The question is: how widespread are concussions in sports? Surprisingly, an estimated 3.8 million concussions happen every year during competitive and recreational activities [2,9-10]. The rate of concussions found in high school and collegiate sports is 2.4-2.5 concussions per 10,000 athletic exposures [10]. The highest rate of concussions for females occurred in soccer. Predictably, male football players had the highest incidence of concussions [10]. The overall incidence of concussions in sports is estimated to be much higher secondary to under-reporting; an estimated 50% of concussions may go un-reported [2]. A concussion is a clinical diagnosis and involves several criteria including a change in consciousness from confusion or amnesia [11-13]. As we understand more about concussions and their sequelae, the threshold for diagnosis is lowered and the list of activities associated with concussions grows. This research also has clear implications beyond recreational and profressional sports for armed service members returning from Afghanistan and Iraq who have experienced repetitive explosions from improvised explosive devices (IEDs).

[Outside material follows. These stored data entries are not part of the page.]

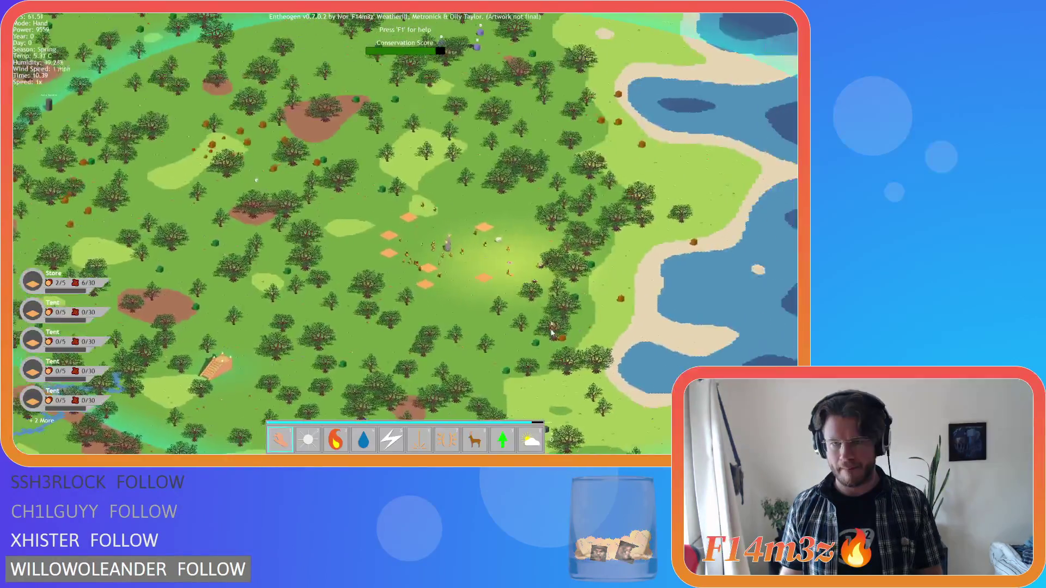
{"action": "scroll", "coordinate": [552, 332], "scroll_direction": "up", "scroll_amount": 10}
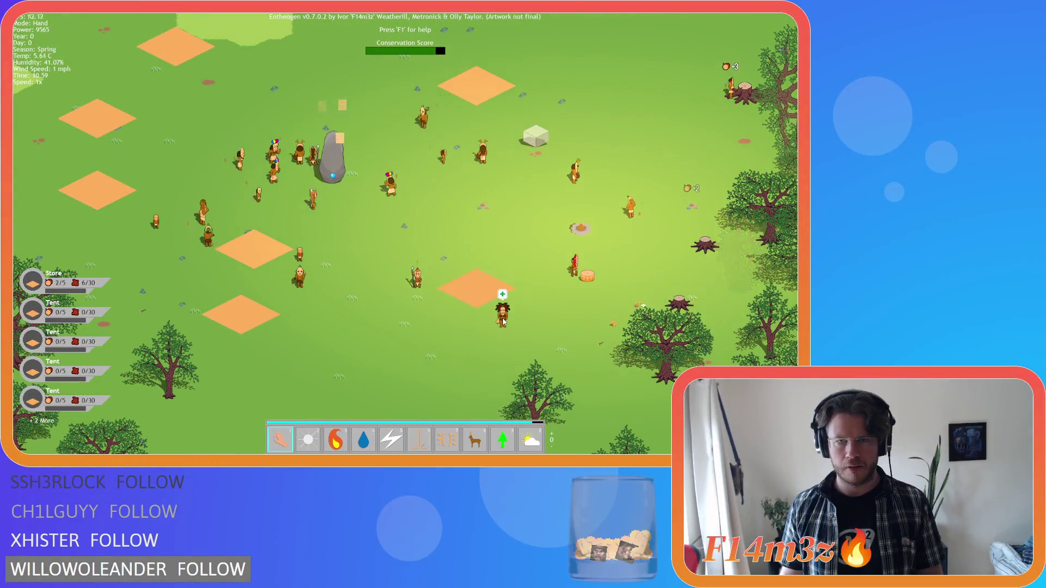
{"action": "scroll", "coordinate": [503, 321], "scroll_direction": "down", "scroll_amount": 5}
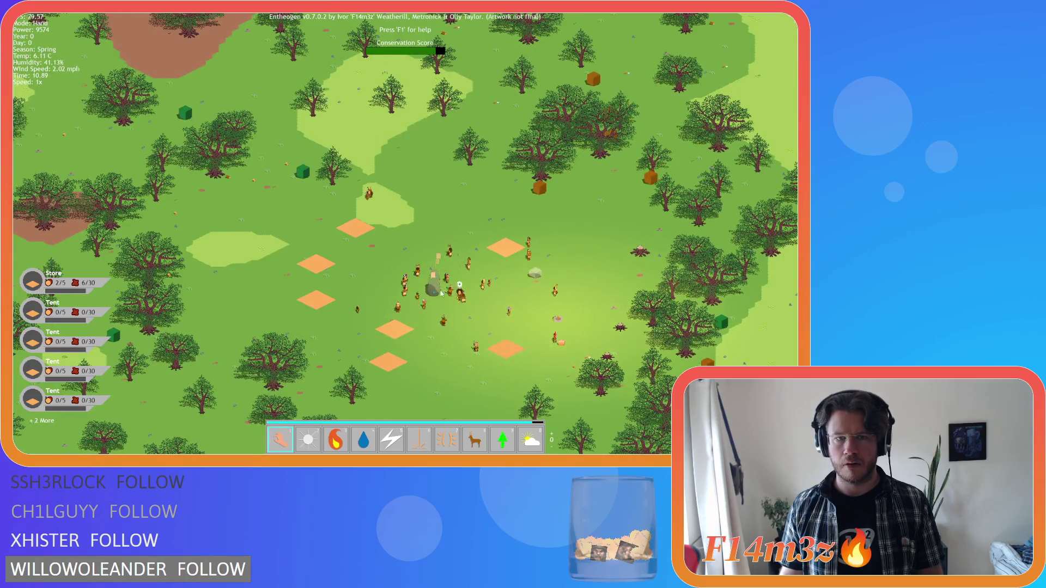
{"action": "scroll", "coordinate": [422, 228], "scroll_direction": "up", "scroll_amount": 5}
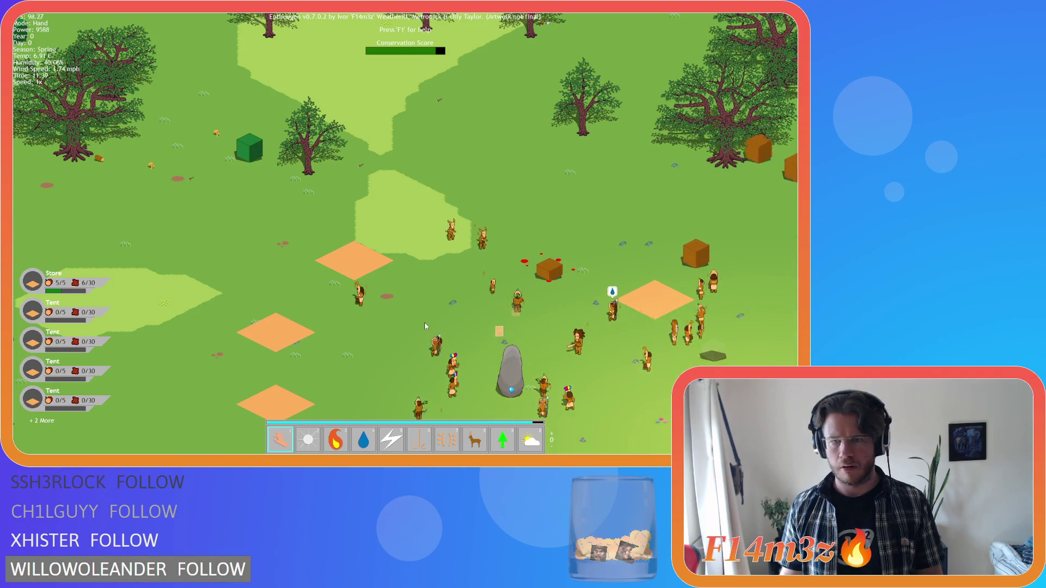
{"action": "key", "text": "s"}
{"action": "key", "text": "s"}
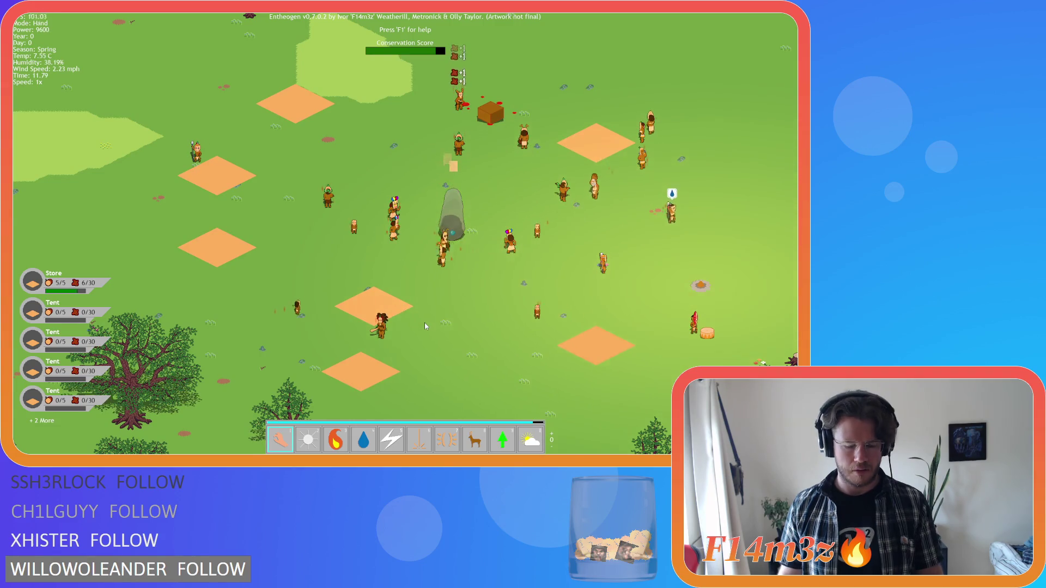
Quit to the title screen and close the game back to GameMaker.
{"action": "key", "text": "Escape"}
{"action": "key", "text": "Return"}
{"action": "key", "text": "Escape"}
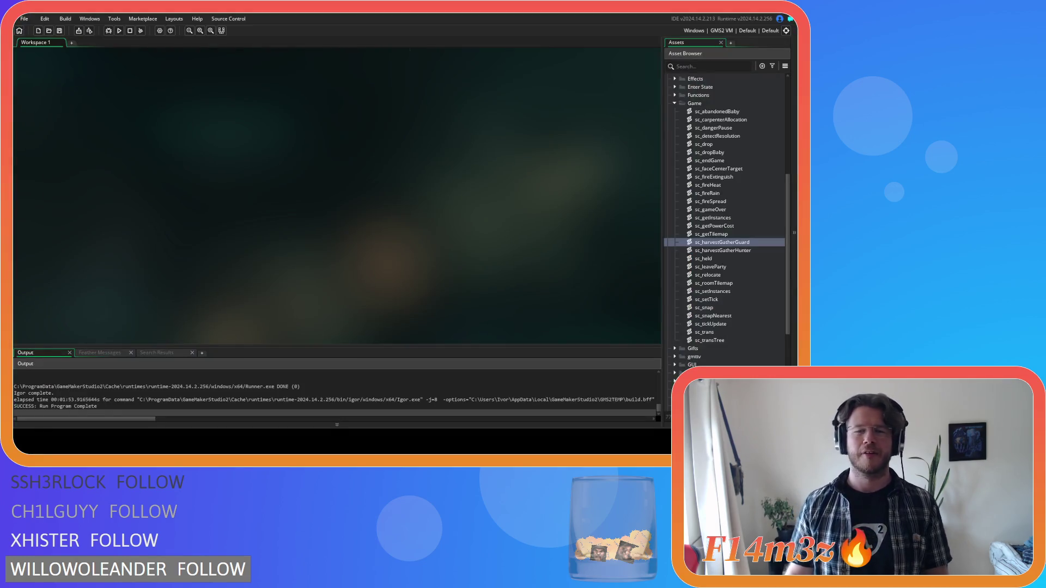
Open ob_human's Step event code via Objects > Animal > Human.
{"action": "scroll", "coordinate": [750, 168], "scroll_direction": "up", "scroll_amount": 10}
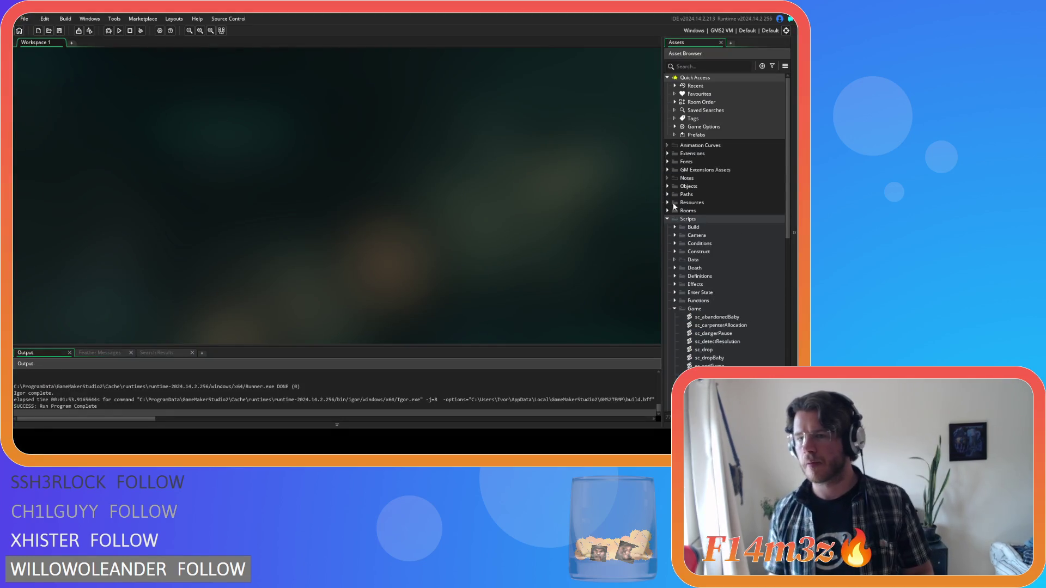
{"action": "left_click", "coordinate": [667, 186]}
{"action": "left_click", "coordinate": [674, 195]}
{"action": "left_click", "coordinate": [681, 202]}
{"action": "left_click", "coordinate": [697, 211]}
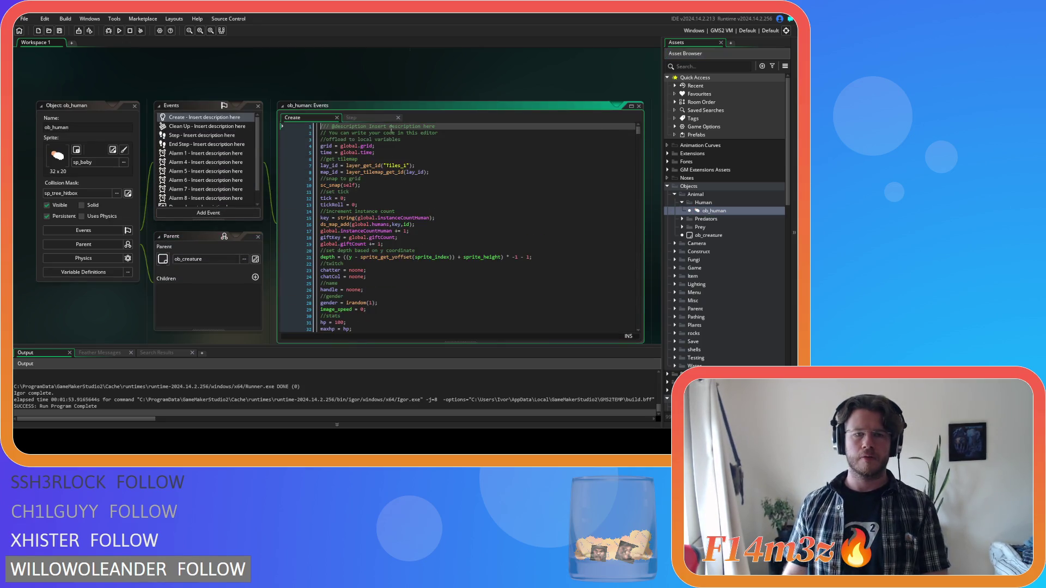
{"action": "left_click", "coordinate": [365, 120]}
Search the Step code for 'nearbyHun' to locate the nearby-list code.
{"action": "scroll", "coordinate": [464, 198], "scroll_direction": "down", "scroll_amount": 20}
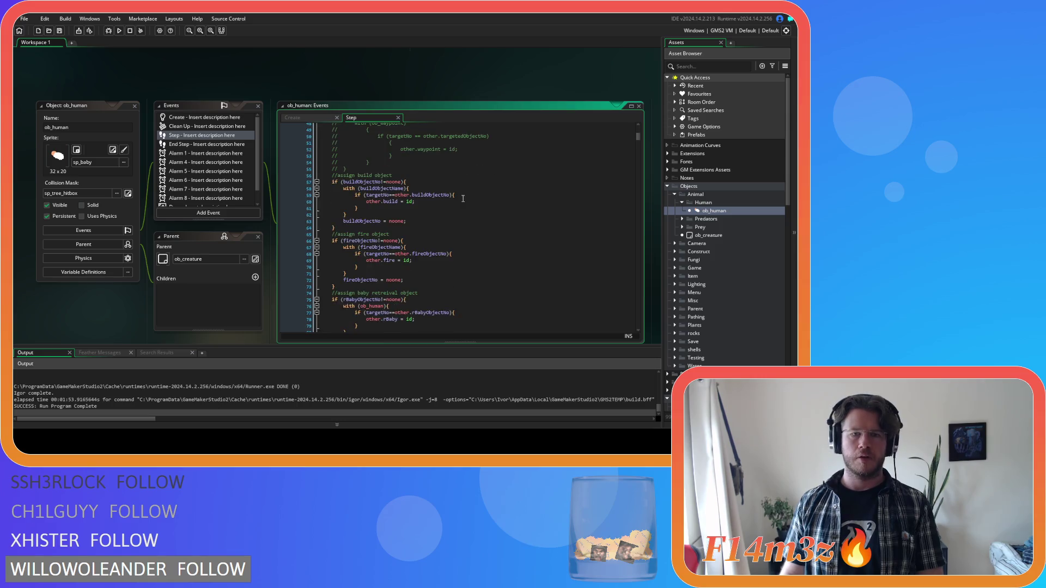
{"action": "scroll", "coordinate": [463, 199], "scroll_direction": "down", "scroll_amount": 3}
{"action": "left_click", "coordinate": [463, 198]}
{"action": "key", "text": "ctrl+f"}
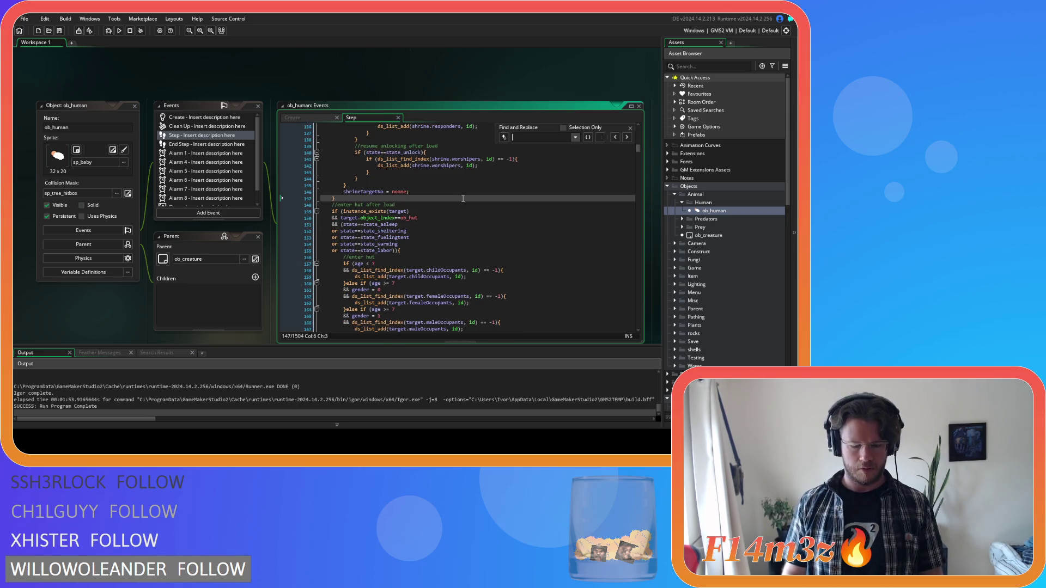
{"action": "type", "text": "nearbyHunter"}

There have been many technological advances protecting players and service-members alike from the perils of concussion. The first football helmet was invented in 1896. The helmet had rudimentary strips of leather protecting the players’ skulls [14]. Despite the use of helmets over the past century there have been no substantial studies that show a decrease in concussions due to helmet use [2]. Researchers recorded a total of 101,944 impacts in a study of 95 high school football players in Michigan over 4 years using the Head Impact Telemetry System (HITS). The average player had 652 impacts over the course of the study [15]. The high school player study raised the question of sub-concussive impacts on the neurologic skills of football players. However, this was inconclusively addressed in a research study of 46 collegiate football players at the University of North Carolina, Chapel Hill. On average, the college players sustained more than 1000 impacts during the football season [16]. Neurological performance markers pre-season and post-season did not differ statistically in the study [16]. The researchers suggested that higher acceleration cutoffs may potentially discern changes, but their lower cutoffs for sub-concussive impacts was to discriminate between normal motions of the head to low intensity impacts. Thus, the authors implied that their threshold might be too low to study small and incremental effects of sub-concussive impacts in their cohort [16].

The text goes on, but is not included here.